WHAT THE TASK REQUIRES ->
Without changing a word, repeat the data, and include no pictures.

TASK INPUT ->
= Beginning of Section =

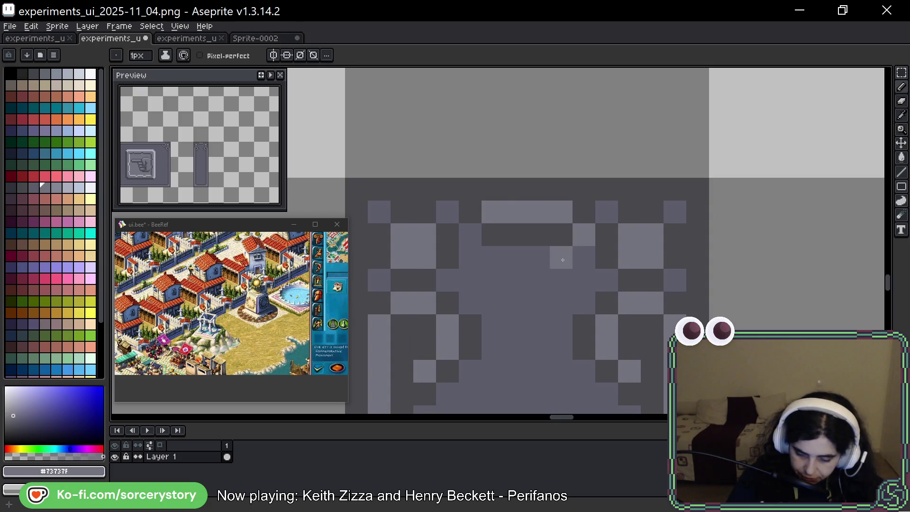
{"action": "left_click", "coordinate": [584, 257]}
{"action": "left_click", "coordinate": [562, 280]}
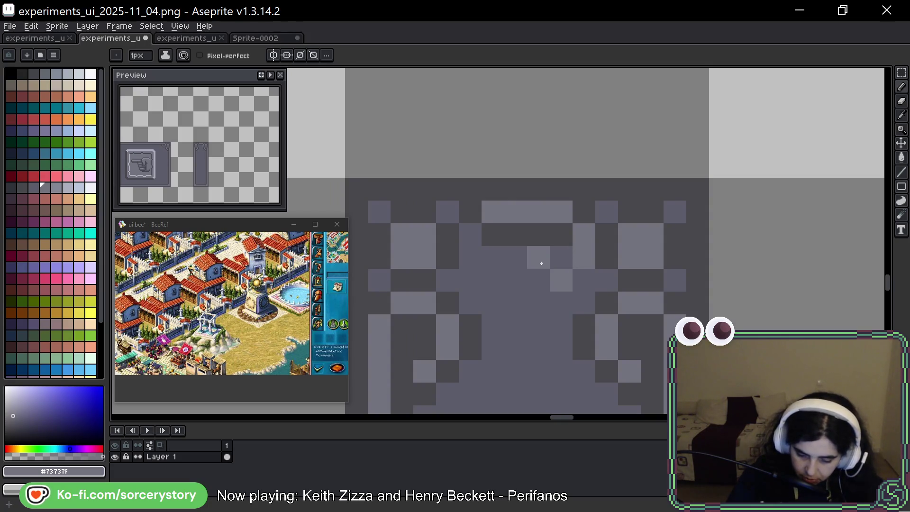
{"action": "left_click", "coordinate": [469, 235]}
{"action": "left_click", "coordinate": [469, 258]}
{"action": "left_click", "coordinate": [493, 280]}
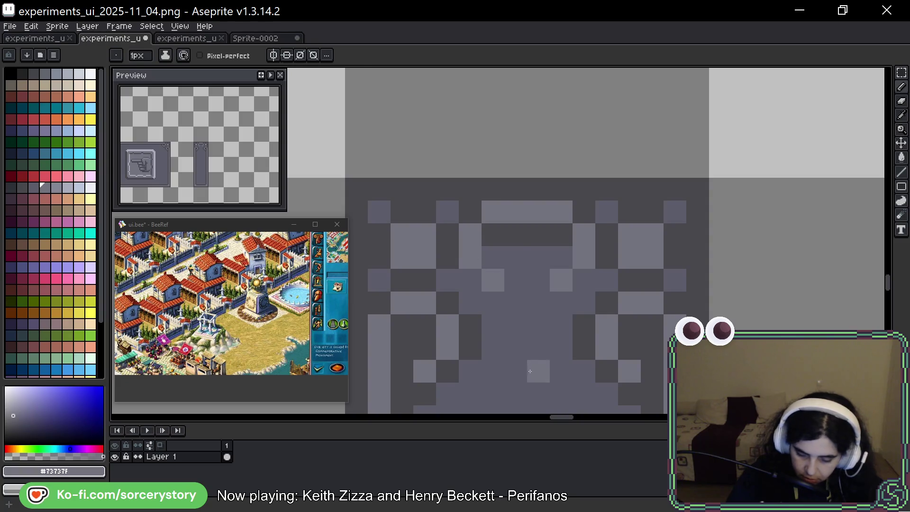
{"action": "left_click", "coordinate": [521, 234], "text": "alt"}
{"action": "left_click", "coordinate": [493, 257]}
{"action": "left_click", "coordinate": [517, 280]}
{"action": "left_click", "coordinate": [494, 299]}
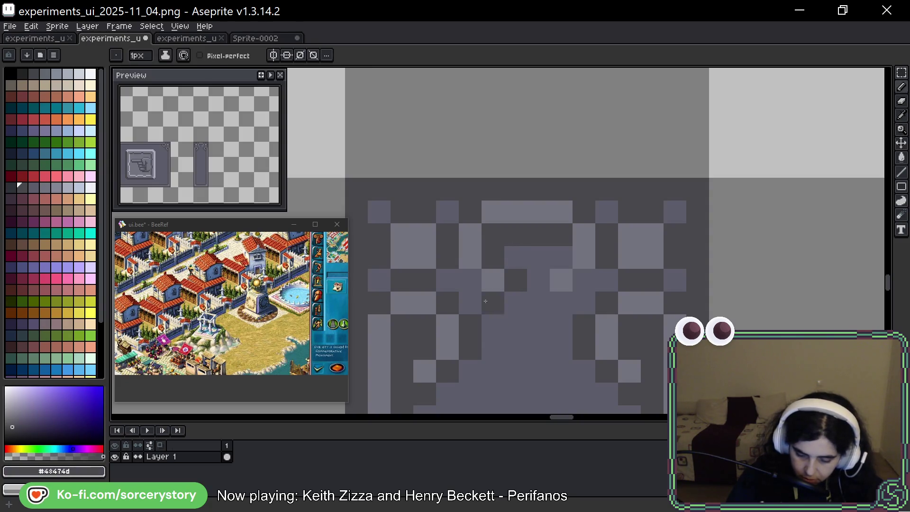
Darken two pixels inside the arch interior and sample the mid gray #73737f
{"action": "scroll", "coordinate": [706, 184], "scroll_direction": "down", "scroll_amount": 1}
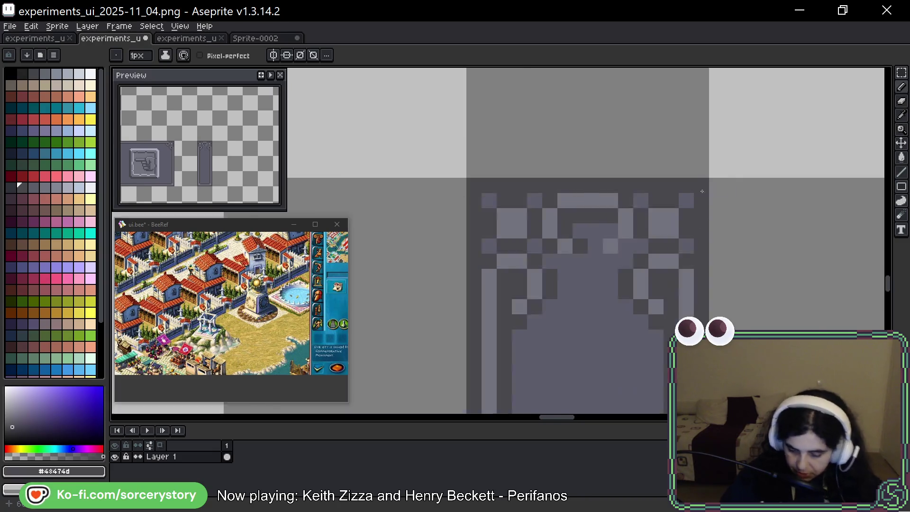
{"action": "scroll", "coordinate": [707, 184], "scroll_direction": "down", "scroll_amount": 2}
{"action": "scroll", "coordinate": [538, 205], "scroll_direction": "right", "scroll_amount": 1}
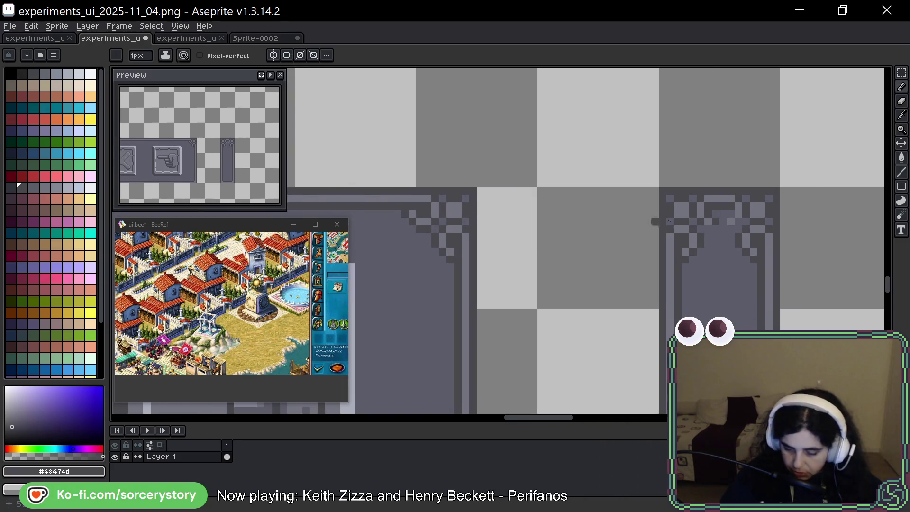
{"action": "scroll", "coordinate": [745, 234], "scroll_direction": "up", "scroll_amount": 1}
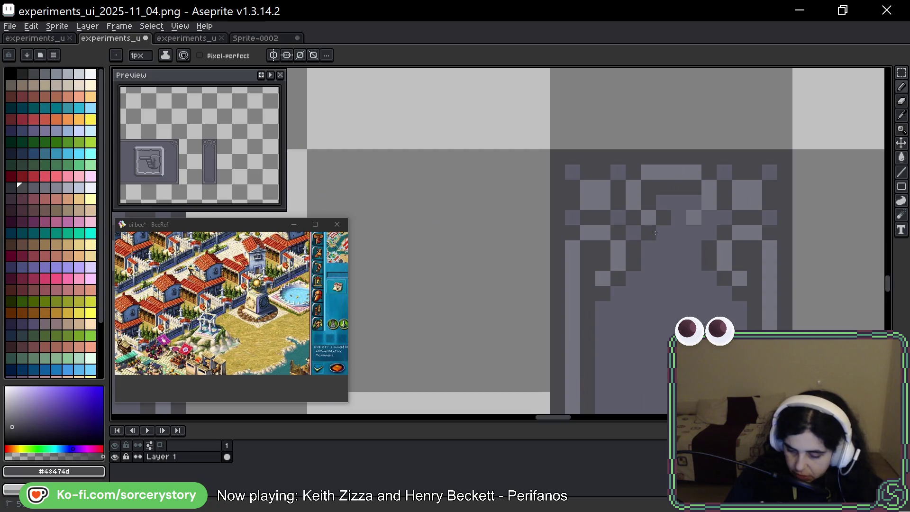
{"action": "mouse_move", "coordinate": [663, 203]}
{"action": "left_mouse_down"}
{"action": "mouse_move", "coordinate": [709, 217]}
{"action": "mouse_move", "coordinate": [694, 203]}
{"action": "left_mouse_up"}
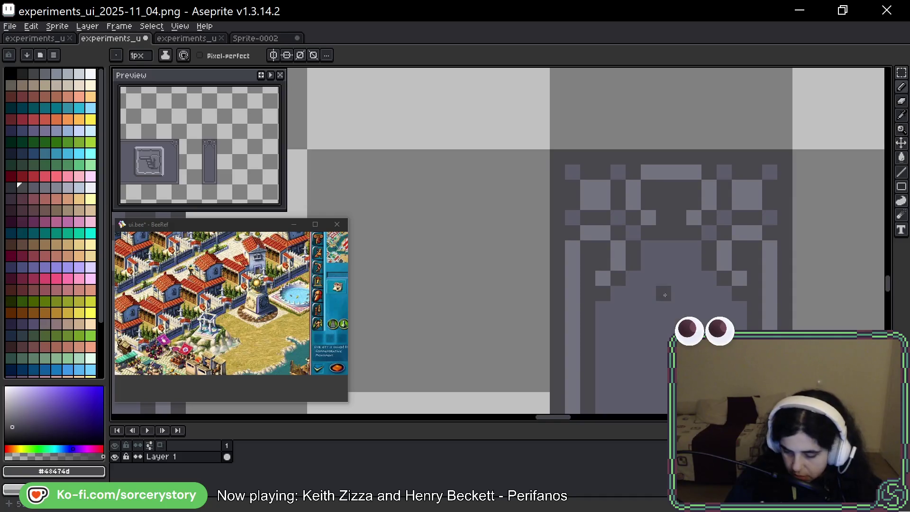
{"action": "scroll", "coordinate": [669, 224], "scroll_direction": "down", "scroll_amount": 3}
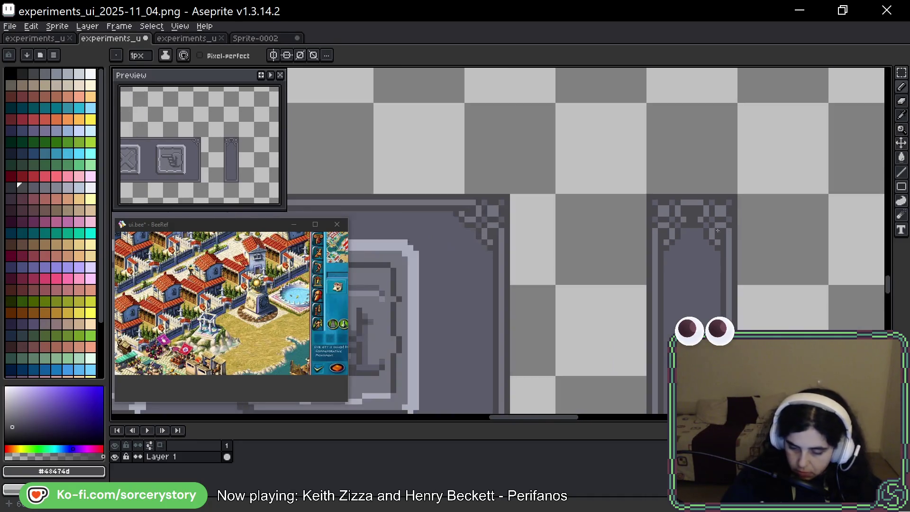
{"action": "scroll", "coordinate": [716, 227], "scroll_direction": "down", "scroll_amount": 2}
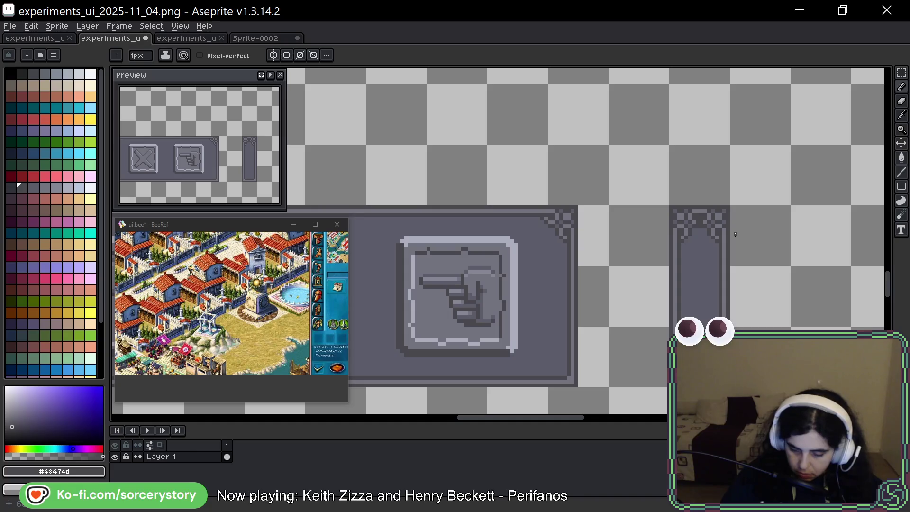
{"action": "scroll", "coordinate": [716, 230], "scroll_direction": "up", "scroll_amount": 4}
{"action": "left_click", "coordinate": [710, 213], "text": "alt"}
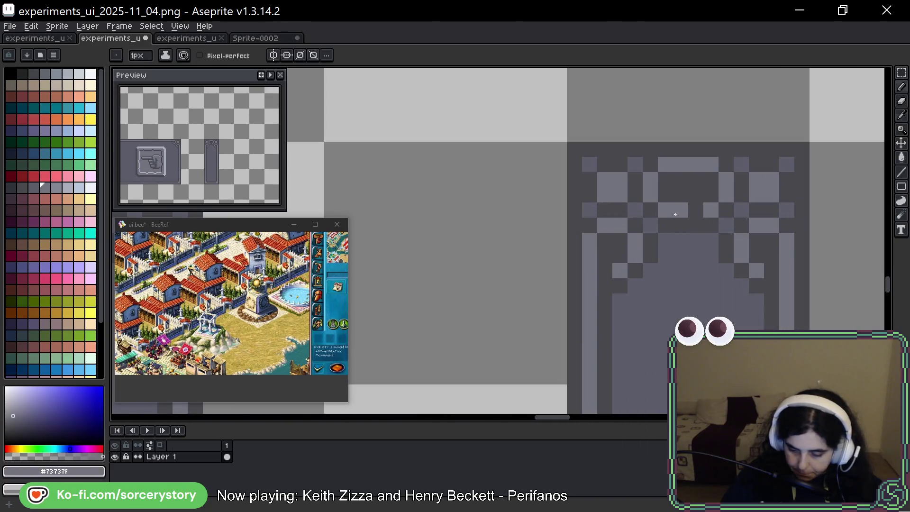
{"action": "scroll", "coordinate": [766, 198], "scroll_direction": "down", "scroll_amount": 5}
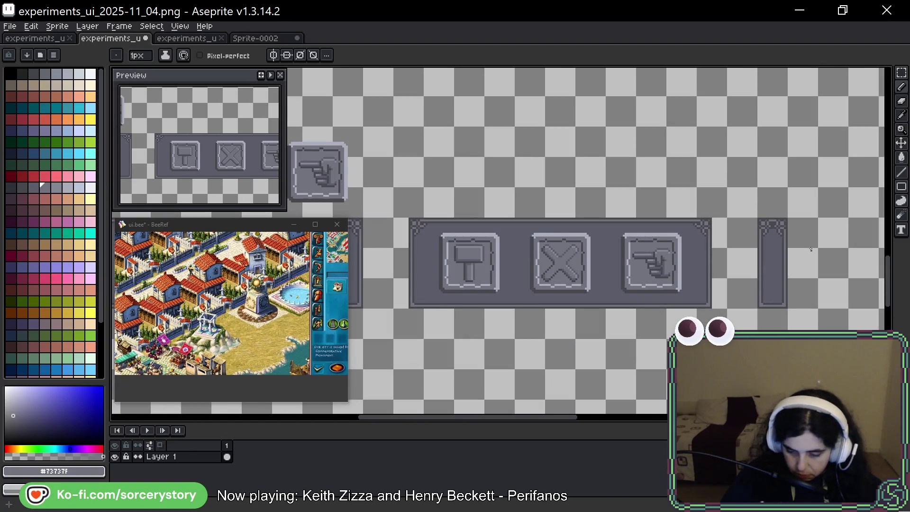
Sample gray #5b5c69 from the pillar, then switch to the experiments_ui_2025-11_02.aseprite mockup
{"action": "scroll", "coordinate": [778, 232], "scroll_direction": "up", "scroll_amount": 5}
{"action": "left_click", "coordinate": [769, 154], "text": "alt"}
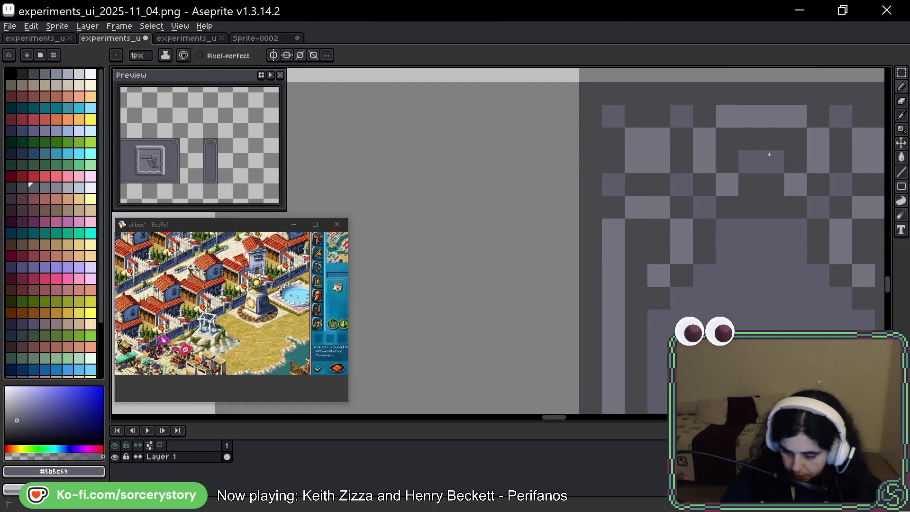
{"action": "scroll", "coordinate": [807, 269], "scroll_direction": "down", "scroll_amount": 3}
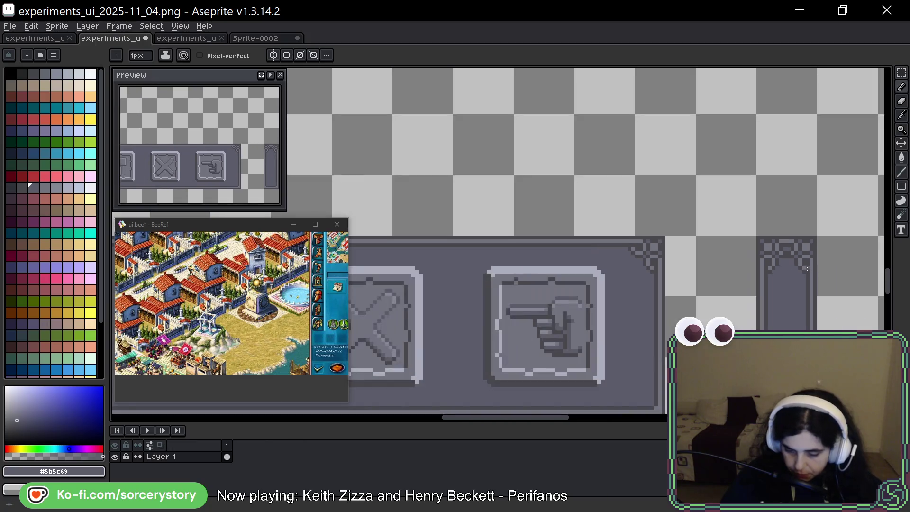
{"action": "scroll", "coordinate": [808, 269], "scroll_direction": "up", "scroll_amount": 4}
{"action": "scroll", "coordinate": [802, 270], "scroll_direction": "down", "scroll_amount": 4}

= End of Section =

ANSWER TO THIS TASK ->
{"action": "left_click", "coordinate": [584, 257]}
{"action": "left_click", "coordinate": [562, 280]}
{"action": "left_click", "coordinate": [469, 235]}
{"action": "left_click", "coordinate": [469, 258]}
{"action": "left_click", "coordinate": [493, 280]}
{"action": "left_click", "coordinate": [521, 234], "text": "alt"}
{"action": "left_click", "coordinate": [493, 257]}
{"action": "left_click", "coordinate": [517, 280]}
{"action": "left_click", "coordinate": [494, 299]}
Darken two pixels inside the arch interior and sample the mid gray #73737f
{"action": "scroll", "coordinate": [706, 184], "scroll_direction": "down", "scroll_amount": 1}
{"action": "scroll", "coordinate": [707, 184], "scroll_direction": "down", "scroll_amount": 2}
{"action": "scroll", "coordinate": [538, 205], "scroll_direction": "right", "scroll_amount": 1}
{"action": "scroll", "coordinate": [745, 234], "scroll_direction": "up", "scroll_amount": 1}
{"action": "mouse_move", "coordinate": [663, 203]}
{"action": "left_mouse_down"}
{"action": "mouse_move", "coordinate": [709, 217]}
{"action": "mouse_move", "coordinate": [694, 203]}
{"action": "left_mouse_up"}
{"action": "scroll", "coordinate": [669, 224], "scroll_direction": "down", "scroll_amount": 3}
{"action": "scroll", "coordinate": [716, 227], "scroll_direction": "down", "scroll_amount": 2}
{"action": "scroll", "coordinate": [716, 230], "scroll_direction": "up", "scroll_amount": 4}
{"action": "left_click", "coordinate": [710, 213], "text": "alt"}
{"action": "scroll", "coordinate": [766, 198], "scroll_direction": "down", "scroll_amount": 5}
Sample gray #5b5c69 from the pillar, then switch to the experiments_ui_2025-11_02.aseprite mockup
{"action": "scroll", "coordinate": [778, 232], "scroll_direction": "up", "scroll_amount": 5}
{"action": "left_click", "coordinate": [769, 154], "text": "alt"}
{"action": "scroll", "coordinate": [807, 269], "scroll_direction": "down", "scroll_amount": 3}
{"action": "scroll", "coordinate": [808, 269], "scroll_direction": "up", "scroll_amount": 4}
{"action": "scroll", "coordinate": [802, 270], "scroll_direction": "down", "scroll_amount": 4}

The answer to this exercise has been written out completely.